▸ About this task
Return every line of the entries below unchanged and in the same order.

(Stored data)

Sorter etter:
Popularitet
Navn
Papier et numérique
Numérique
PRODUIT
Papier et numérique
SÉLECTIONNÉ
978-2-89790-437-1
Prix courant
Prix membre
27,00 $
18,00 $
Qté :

▸ Output
Sorter etter:
Popularitet
Navn
Papier et numérique
Numérique
PRODUIT
Papier et numérique
SÉLECTIONNÉ
978-2-89790-437-1
Prix courant
Prix membre
27,00 $
18,00 $
Qté :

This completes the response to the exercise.